**Text excerpt**
Has anybody an idea if this problem is beeing worked on?

----------

## krinn

well, you've made the bug report to kernel.org, and we're not highpoint software company, so what did you expect?

but, if you are feeling dangerous, and your assertion that the 840A is a 1:1 clone of the 2840A is true, then you might just hack yourself the driver, because generally there's no huge mechanism to detect a card other than just checking its pci vendorid:deviceid ; so if its the case and assuming the card won't burn and assuming indeed they are just clone, you can alter the 2840A pci info in the driver to the one use by your 840A and if it work, jump like mad, yelling that you did it!

----------

## mael

highpoint has ABSOLUTLY no interest to integrate in-kernel drivers for the rocketraid 800er series.

**Work item**
Reproduce the section of the forum thread on the RocketRAID driver that opens with the words containing "well, you've made" and closes with "you did it!". None of the saved data is needed for this work.

Saved data entries:
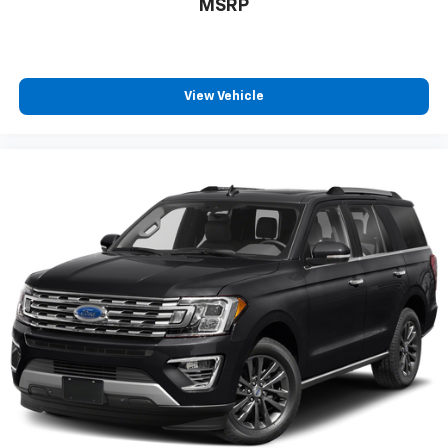
MSRP
View Vehicle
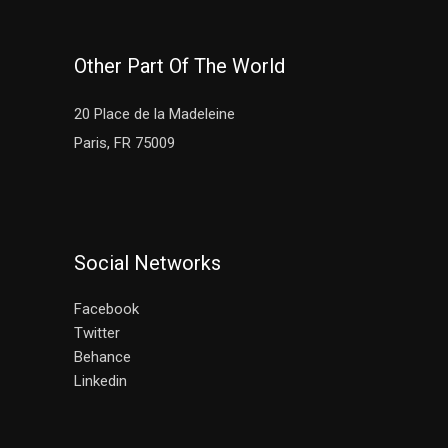
Other Part Of The World
20 Place de la Madeleine
Paris, FR 75009
Social Networks
Facebook
Twitter
Behance
Linkedin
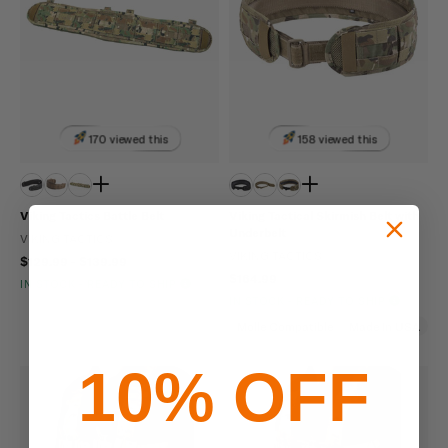
170 viewed this
158 viewed this
Viking Tactics Battle Belt
Viking Tactical Skirmish Belt with
Underbelt
VIKING TACTICS
VIKING TACTICS
$129.99 - $139.99
$164.99
IN STOCK - READY TO SHIP
IN STOCK - READY TO SHIP
Molle Compatible
Made In USA
10% OFF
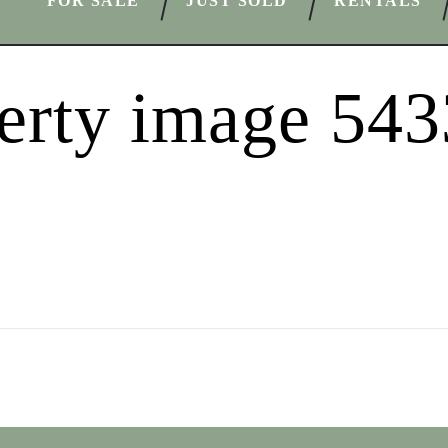
FOR SALE
JUST SOLD
RENTALS
erty image 54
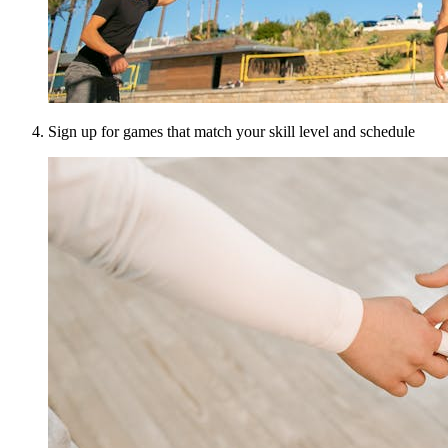
Sign up for games that match your skill level and schedule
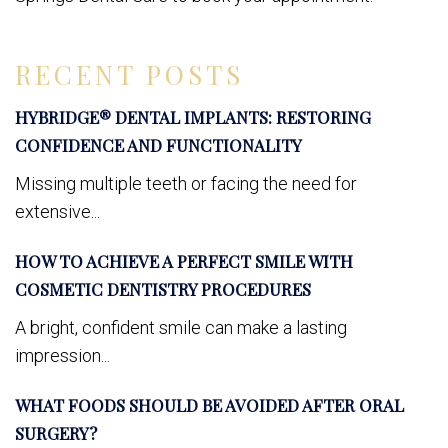
RECENT POSTS
HYBRIDGE® DENTAL IMPLANTS: RESTORING
CONFIDENCE AND FUNCTIONALITY
Missing multiple teeth or facing the need for
extensive...
HOW TO ACHIEVE A PERFECT SMILE WITH
COSMETIC DENTISTRY PROCEDURES
A bright, confident smile can make a lasting
impression...
WHAT FOODS SHOULD BE AVOIDED AFTER ORAL
SURGERY?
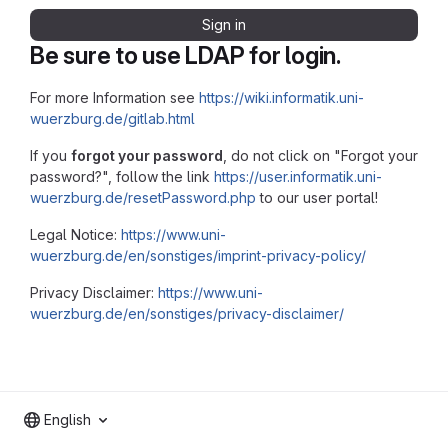
Sign in
Be sure to use LDAP for login.
For more Information see
https://wiki.informatik.uni-
wuerzburg.de/gitlab.html
If you
forgot your password
, do not click on "Forgot your
password?", follow the link
https://user.informatik.uni-
wuerzburg.de/resetPassword.php
to our user portal!
Legal Notice:
https://www.uni-
wuerzburg.de/en/sonstiges/imprint-privacy-policy/
Privacy Disclaimer:
https://www.uni-
wuerzburg.de/en/sonstiges/privacy-disclaimer/
English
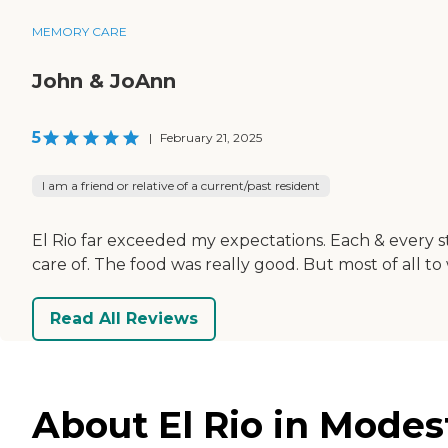
MEMORY CARE
John & JoAnn
5
|
February 21, 2025
I am a friend or relative of a current/past resident
El Rio far exceeded my expectations. Each & every st
care of. The food was really good. But most of all
Read All Reviews
About El Rio in Modest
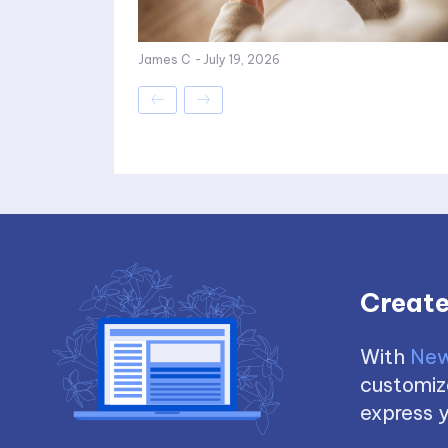
James C
-
July 19, 2026
Create
With
New
customize
express y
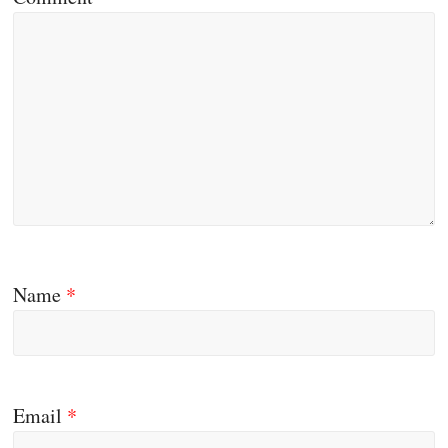
Name
*
Email
*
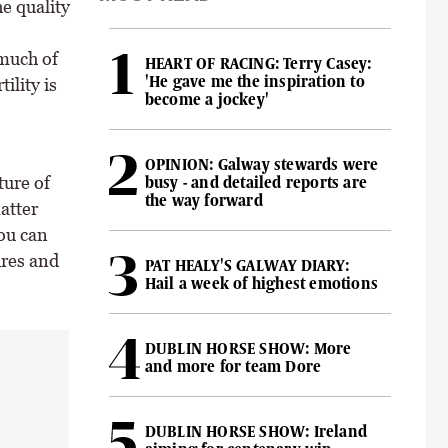
he quality
 much of
HEART OF RACING: Terry Casey:
'He gave me the inspiration to
ility is
become a jockey'
OPINION: Galway stewards were
ture of
busy - and detailed reports are
the way forward
atter
you can
ures and
PAT HEALY'S GALWAY DIARY:
Hail a week of highest emotions
DUBLIN HORSE SHOW: More
and more for team Dore
DUBLIN HORSE SHOW: Ireland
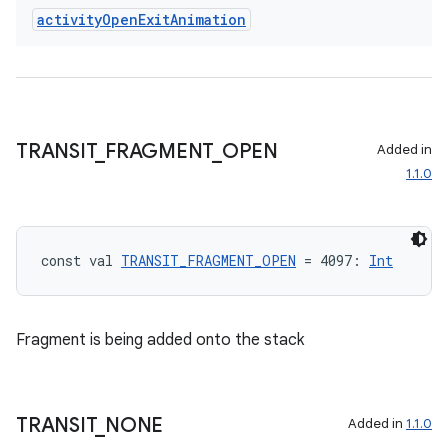
activity
Open
Exit
Animation
ult
TRANSIT
_
FRAGMENT
_
OPEN
Added in
1.1.0
const val 
TRANSIT_FRAGMENT_OPEN
 = 4097: 
Int
Fragment is being added onto the stack
TRANSIT
_
NONE
Added in
1.1.0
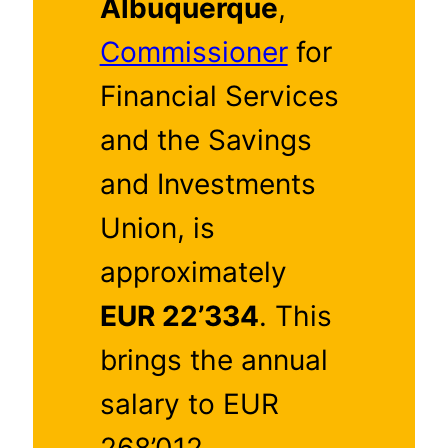
Albuquerque
,
Commissioner
for
Financial Services
and the Savings
and Investments
Union, is
approximately
EUR 22’334
. This
brings the annual
salary to EUR
268’012.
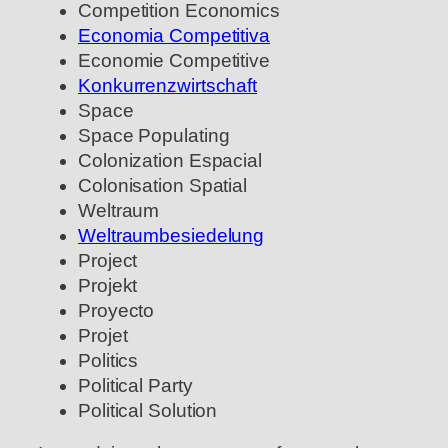
Competition Economics
Economia Competitiva
Economie Competitive
Konkurrenzwirtschaft
Space
Space Populating
Colonization Espacial
Colonisation Spatial
Weltraum
Weltraumbesiedelung
Project
Projekt
Proyecto
Projet
Politics
Political Party
Political Solution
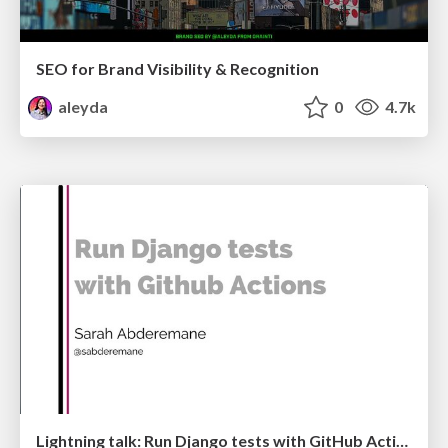
SEO for Brand Visibility & Recognition
aleyda
0
4.7k
Lightning talk: Run Django tests with GitHub Actions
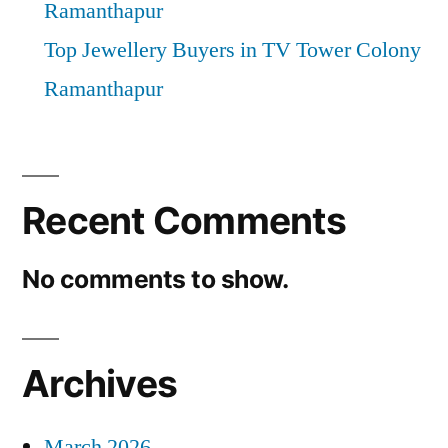
Ramanthapur
Top Jewellery Buyers in TV Tower Colony
Ramanthapur
Recent Comments
No comments to show.
Archives
March 2026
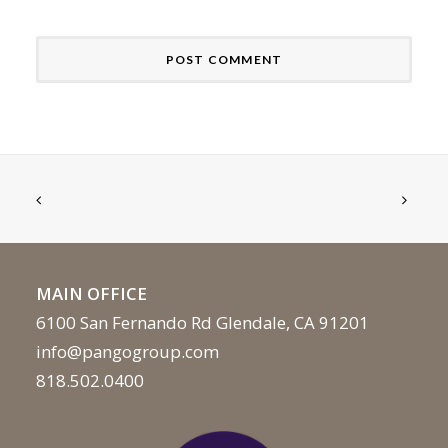
MAIN OFFICE
6100 San Fernando Rd Glendale, CA 91201
info@pangogroup.com
818.502.0400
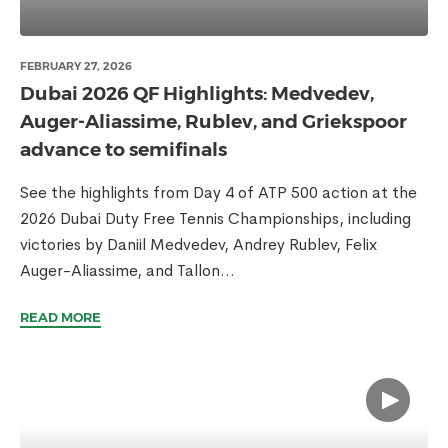
FEBRUARY 27, 2026
Dubai 2026 QF Highlights: Medvedev,
Auger-Aliassime, Rublev, and Griekspoor
advance to semifinals
See the highlights from Day 4 of ATP 500 action at the
2026 Dubai Duty Free Tennis Championships, including
victories by Daniil Medvedev, Andrey Rublev, Felix
Auger-Aliassime, and Tallon...
READ MORE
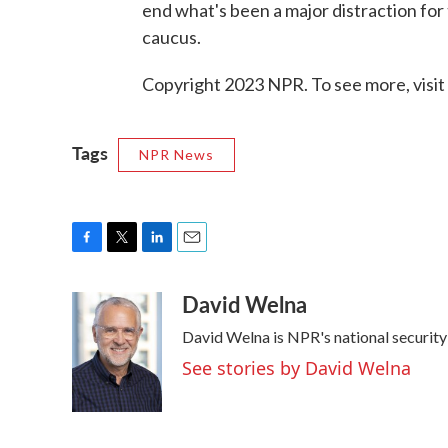
end what's been a major distraction for
caucus.
Copyright 2023 NPR. To see more, visit
Tags
NPR News
F
T
L
E
a
w
i
m
David Welna
c
i
n
a
e
t
k
i
David Welna is NPR's national securit
b
t
e
l
o
e
d
See stories by David Welna
o
r
I
k
n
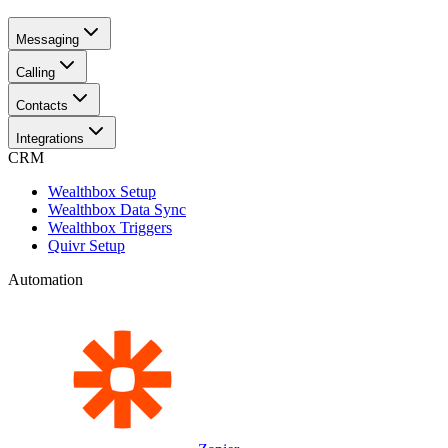
Messaging
Calling
Contacts
Integrations
CRM
Wealthbox Setup
Wealthbox Data Sync
Wealthbox Triggers
Quivr Setup
Automation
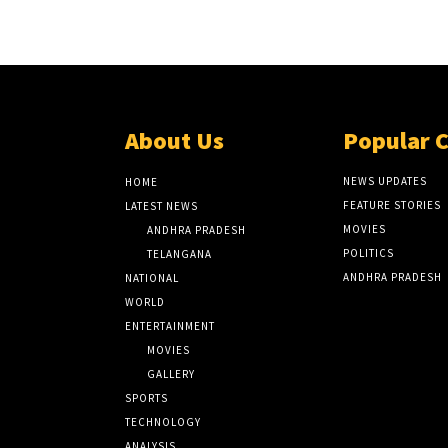
About Us
Popular 
NEWS UPDATES
HOME
FEATURE STORIES
LATEST NEWS
MOVIES
ANDHRA PRADESH
POLITICS
TELANGANA
ANDHRA PRADESH
NATIONAL
WORLD
ENTERTAINMENT
MOVIES
GALLERY
SPORTS
TECHNOLOGY
ANALYSIS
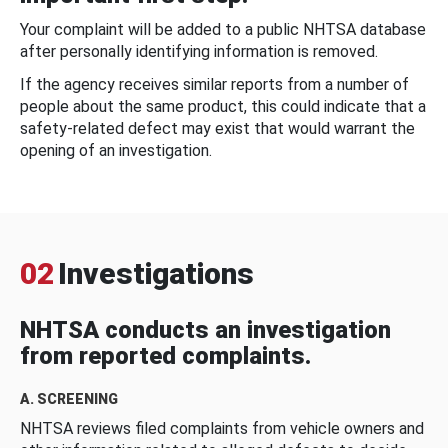
Your complaint will be added to a public NHTSA database
after personally identifying information is removed.
If the agency receives similar reports from a number of
people about the same product, this could indicate that a
safety-related defect may exist that would warrant the
opening of an investigation.
02
Investigations
NHTSA conducts an investigation
from reported complaints.
A. SCREENING
NHTSA reviews filed complaints from vehicle owners and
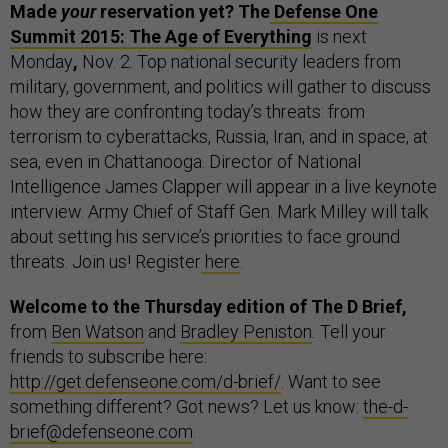
Made
your
reservation yet? The
Defense One
Summit 2015: The Age of Everything
is next
Monday
,
Nov. 2. Top national security leaders from
military, government, and politics will gather to discuss
how they are confronting today’s threats: from
terrorism to cyberattacks, Russia, Iran, and in space, at
sea, even in Chattanooga. Director of National
Intelligence James Clapper will appear in a live keynote
interview. Army Chief of Staff Gen. Mark Milley will talk
about setting his service’s priorities to face ground
threats. Join us! Register
here
.
Welcome to the Thursday edition of The D Brief,
from
Ben Watson
and
Bradley Peniston
.
Tell your
friends to subscribe here:
http://get.defenseone.com/d-brief/
. Want to see
something different? Got news? Let us know:
the-d-
brief@defenseone.com
.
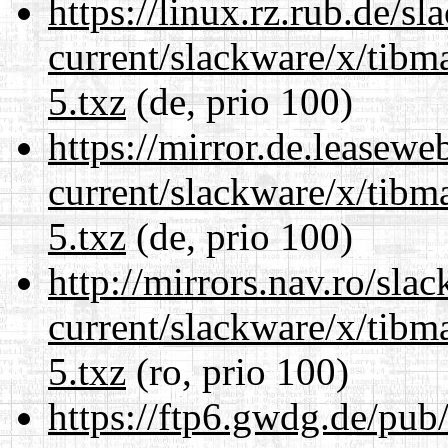
https://linux.rz.rub.de/s
current/slackware/x/tibm
5.txz
(de, prio 100)
https://mirror.de.leasewe
current/slackware/x/tibm
5.txz
(de, prio 100)
http://mirrors.nav.ro/sla
current/slackware/x/tibm
5.txz
(ro, prio 100)
https://ftp6.gwdg.de/pub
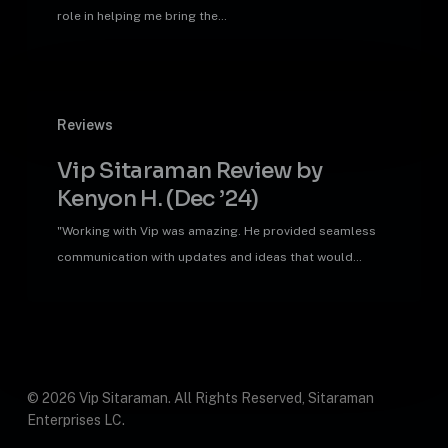
D.
role in helping me bring the…
(Jan
’25)
Vip
Reviews
Sitaraman
Review
Vip Sitaraman Review by
by
Kenyon H. (Dec ’24)
Kenyon
H.
"Working with Vip was amazing. He provided seamless
(Dec
communication with updates and ideas that would…
’24)
© 2026 Vip Sitaraman. All Rights Reserved, Sitaraman
Enterprises LC.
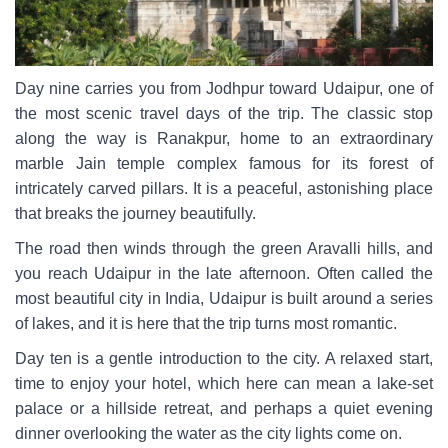
Day nine carries you from Jodhpur toward Udaipur, one of
the most scenic travel days of the trip. The classic stop
along the way is Ranakpur, home to an extraordinary
marble Jain temple complex famous for its forest of
intricately carved pillars. It is a peaceful, astonishing place
that breaks the journey beautifully.
The road then winds through the green Aravalli hills, and
you reach Udaipur in the late afternoon. Often called the
most beautiful city in India, Udaipur is built around a series
of lakes, and it is here that the trip turns most romantic.
Day ten is a gentle introduction to the city. A relaxed start,
time to enjoy your hotel, which here can mean a lake-set
palace or a hillside retreat, and perhaps a quiet evening
dinner overlooking the water as the city lights come on.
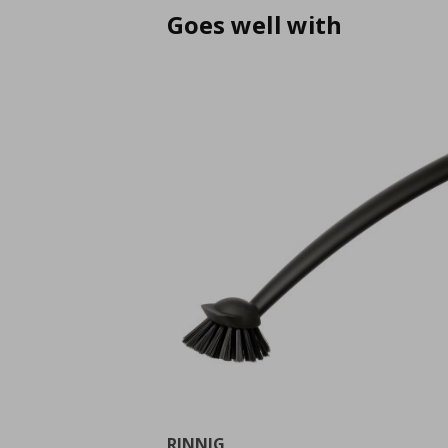
Goes well with
RINNIG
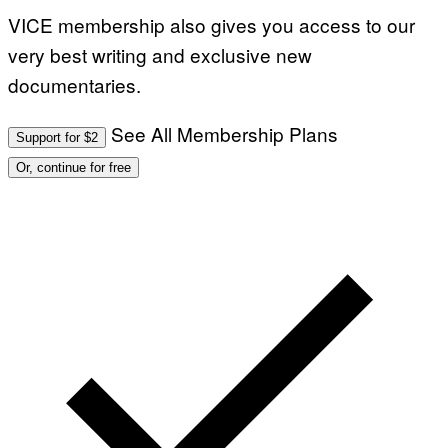
VICE membership also gives you access to our
very best writing and exclusive new
documentaries.
See All Membership Plans
Support for $2
Or, continue for free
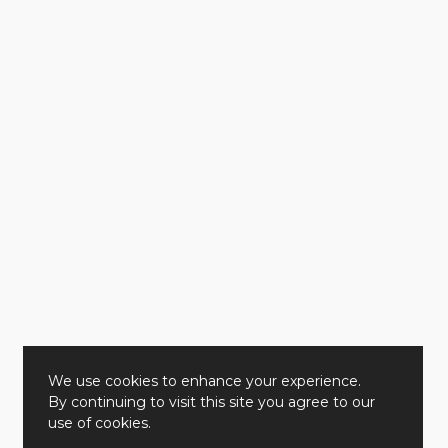
We use cookies to enhance your experience.
By continuing to visit this site you agree to our
use of cookies.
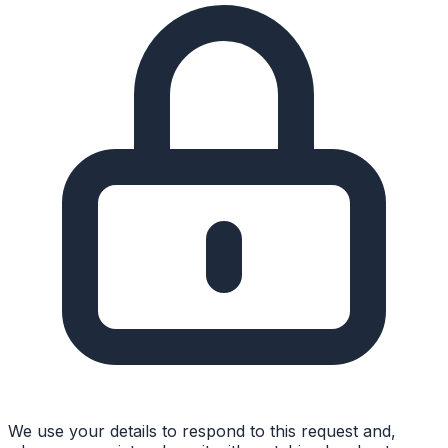
We use your details to respond to this request and,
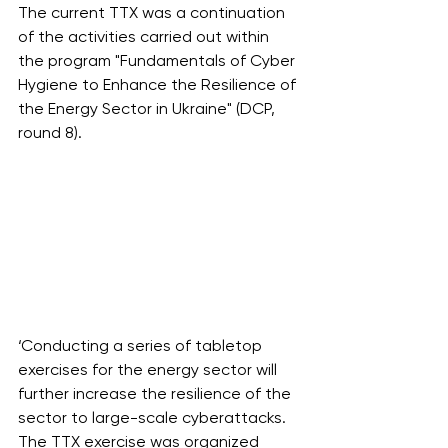
The current TTX was a continuation 
of the activities carried out within 
the program "Fundamentals of Cyber 
Hygiene to Enhance the Resilience of 
the Energy Sector in Ukraine" (DCP, 
round 8).
‘Conducting a series of tabletop 
exercises for the energy sector will 
further increase the resilience of the 
sector to large-scale cyberattacks. 
The TTX exercise was organized 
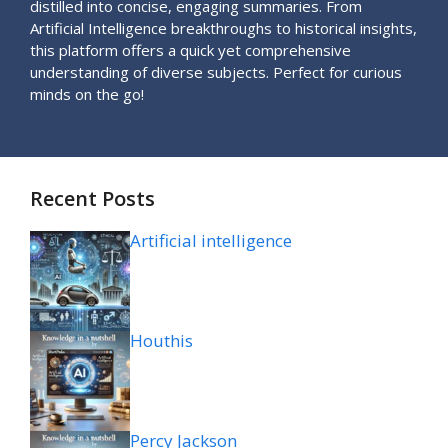
distilled into concise, engaging summaries. From
Artificial Intelligence breakthroughs to historical insights,
this platform offers a quick yet comprehensive
understanding of diverse subjects. Perfect for curious
minds on the go!
Recent Posts
Artificial intelligence
Houthis
Percy Jackson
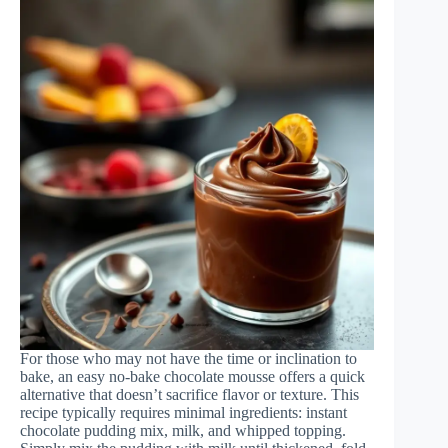
For those who may not have the time or inclination to
bake, an easy no-bake chocolate mousse offers a quick
alternative that doesn’t sacrifice flavor or texture. This
recipe typically requires minimal ingredients: instant
chocolate pudding mix, milk, and whipped topping.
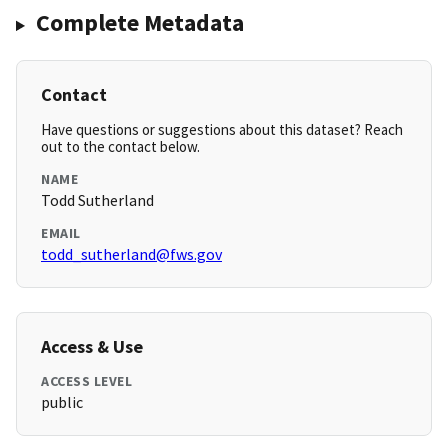
Complete Metadata
Contact
Have questions or suggestions about this dataset? Reach
out to the contact below.
NAME
Todd Sutherland
EMAIL
todd_sutherland@fws.gov
Access & Use
ACCESS LEVEL
public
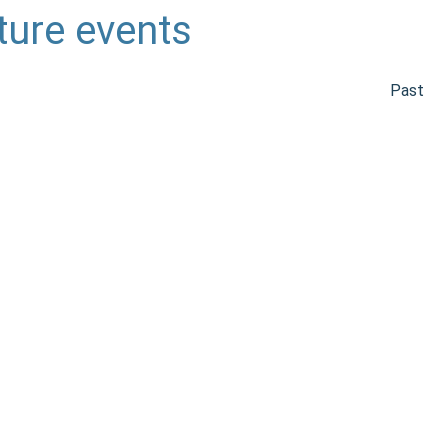
ture events
Past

**Output below**
well, you've made the bug report to kernel.org, and we're not highpoint software company, so what did you expect?

but, if you are feeling dangerous, and your assertion that the 840A is a 1:1 clone of the 2840A is true, then you might just hack yourself the driver, because generally there's no huge mechanism to detect a card other than just checking its pci vendorid:deviceid ; so if its the case and assuming the card won't burn and assuming indeed they are just clone, you can alter the 2840A pci info in the driver to the one use by your 840A and if it work, jump like mad, yelling that you did it!